Clement Chenost, co-founder of the Moringa Fund, a public-private partnership that has raised 84 million euros to invest in agroforestry in Latin America and sub-Saharan Africa, said that blending public and private investors allows for longer investment horizons than would be possible with private investors alone.

Instead of the typical 1-3 years sought by risk-averse capital investors, these newer funds can offer individual investments lasting 8-10 years – with the funds themselves lasting up to 20 years.

Measurements of Success

The high costs of monitoring and evaluating project outcomes are a big barrier to investment in smallholder projects, which are often fragmented and diverse in constituency and implementation.

Third-party certification standards from the Verified Carbon Standard, Forest Stewardship Council, and Rainforest Alliance have proliferated. However, there is no universal standard. Funds often develop their own impact metrics to satisfy investors’ demands for assurance that their investments have impact.

“The private sector tends to base its investments on a few quantifiable metrics as proxies for all things,” Kumar said. “It is more concerned with, ‘Will it work or won’t it work? Let’s do it cheaper next time.’ Don’t crumble to the private sector. Stand up for what you are confident in.”

Higher monitoring costs associated with more complex metrics could detract from funding used for project implementation. However, proper monitoring and evaluation are key to ensure that smallholder farmers and other project stakeholders achieve desired outcomes. Outcomes should not be imbalanced in favor of investors’ financial needs at the expense of smallholders.

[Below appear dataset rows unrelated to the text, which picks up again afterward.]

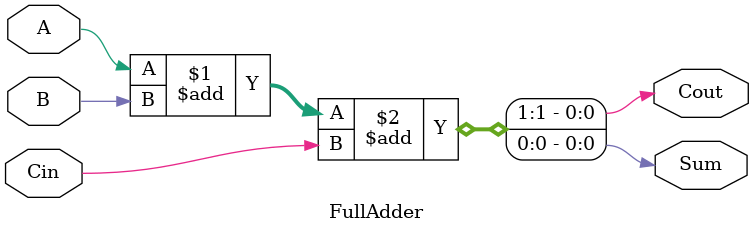
<source format=v>
`timescale 1ns / 1ps


module FullAdder(
    input A, B, Cin,
    output Sum, Cout
    );
    
    assign {Cout, Sum} = A + B + Cin;
    
endmodule
</source>
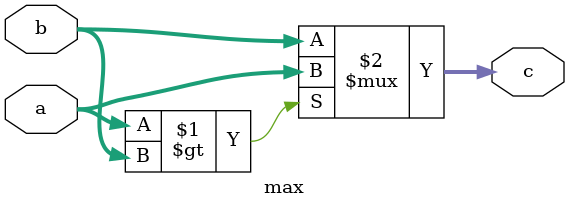
<source format=v>
module max(input[31:0] a, input[31:0] b, output[31:0] c);

   assign c=(a>b)?a:b;
endmodule

</source>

Peter Holmgren, director general of the Center for International Forestry Research, said the key investments are really made by the local smallholder farmers who bear the greatest risk. “Making it easier for farmers to earn a living while leaving soil and forests intact is what will make a difference.”

The evolution of funds to recognize various certifications beyond carbon or commodities in their project portfolios may aid in comprehensive impact evaluation. Participation of various investors interested in different aspects of the project could help defray certification costs for individual elements.

How scalable and accessible such investments are remains to be seen.